India will soon get its first Deep Sea Marine Microbial Repository to study micro-organisms found in extreme marine environments, which is taking shape at a seafront campus of the National Institute of Ocean Technology (NIOT) in Andhra Pradesh. This state-of-the-art facility will allow scientists to study, isolate and culture microbes for industrial, biomedical, and environmental applications.
The repository at Nellore will have all the cutting-edge equipment and cryo-freezers to study and store microbes isolated from different deep-sea environments.

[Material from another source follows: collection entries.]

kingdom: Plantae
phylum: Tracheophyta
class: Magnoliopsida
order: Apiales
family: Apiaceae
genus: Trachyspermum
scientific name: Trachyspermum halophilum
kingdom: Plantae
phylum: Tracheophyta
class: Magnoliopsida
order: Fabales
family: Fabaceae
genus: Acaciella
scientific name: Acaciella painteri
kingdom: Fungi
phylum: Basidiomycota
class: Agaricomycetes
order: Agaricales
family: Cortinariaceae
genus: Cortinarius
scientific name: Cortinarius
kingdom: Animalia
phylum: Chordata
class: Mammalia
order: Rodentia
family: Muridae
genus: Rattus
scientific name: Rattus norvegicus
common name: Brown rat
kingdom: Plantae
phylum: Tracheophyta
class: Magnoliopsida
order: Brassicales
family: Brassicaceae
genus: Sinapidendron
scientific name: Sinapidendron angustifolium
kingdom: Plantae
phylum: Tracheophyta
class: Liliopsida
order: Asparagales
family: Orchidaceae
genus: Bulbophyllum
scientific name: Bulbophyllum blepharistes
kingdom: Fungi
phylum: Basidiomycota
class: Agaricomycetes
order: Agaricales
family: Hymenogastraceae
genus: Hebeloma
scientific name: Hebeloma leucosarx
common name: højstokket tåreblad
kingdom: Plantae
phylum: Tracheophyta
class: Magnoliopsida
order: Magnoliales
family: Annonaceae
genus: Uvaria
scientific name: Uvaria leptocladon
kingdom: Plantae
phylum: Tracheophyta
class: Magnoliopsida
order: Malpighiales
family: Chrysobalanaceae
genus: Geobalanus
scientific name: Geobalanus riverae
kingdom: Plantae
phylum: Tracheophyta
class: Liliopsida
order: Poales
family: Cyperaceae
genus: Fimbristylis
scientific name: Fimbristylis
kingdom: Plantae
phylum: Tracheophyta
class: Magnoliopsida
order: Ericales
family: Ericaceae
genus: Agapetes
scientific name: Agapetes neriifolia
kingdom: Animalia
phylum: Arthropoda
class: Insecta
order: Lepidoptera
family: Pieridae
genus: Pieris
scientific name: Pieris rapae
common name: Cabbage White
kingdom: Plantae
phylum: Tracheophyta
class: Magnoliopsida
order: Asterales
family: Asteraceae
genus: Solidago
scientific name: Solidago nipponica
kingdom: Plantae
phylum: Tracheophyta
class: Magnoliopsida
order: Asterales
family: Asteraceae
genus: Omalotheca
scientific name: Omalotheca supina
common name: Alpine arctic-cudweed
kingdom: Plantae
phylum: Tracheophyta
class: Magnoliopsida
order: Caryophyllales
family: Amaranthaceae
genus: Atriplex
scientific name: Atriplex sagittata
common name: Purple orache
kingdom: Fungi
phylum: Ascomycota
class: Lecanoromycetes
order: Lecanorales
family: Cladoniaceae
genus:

Deep-sea microbes are primitive forms of life which live under high hydrostatic pressure, low temperature, and sustain life without sunlight.
"Due to their unique adaptation, they are capable of producing a wide range of novel molecules which will be of medical, industrial and environmental importance," NIOT Director Balaji Ramakrishnan said during his recent visit to Chennai, Tamil Nadu, and added, "We will study and document the microbes and offer it to researchers and start-ups to develop commercial products."
The deep-sea bacteria thrive in high-pressure deep-sea environments and cannot tolerate a drastic change in pressure.
NIOT researchers have so far catalogued over 1,000 promising strains through expeditions in the Bay of Bengal, Arabian Sea, and Indian Ocean. Some documented strains have already found commercial and scientific applications.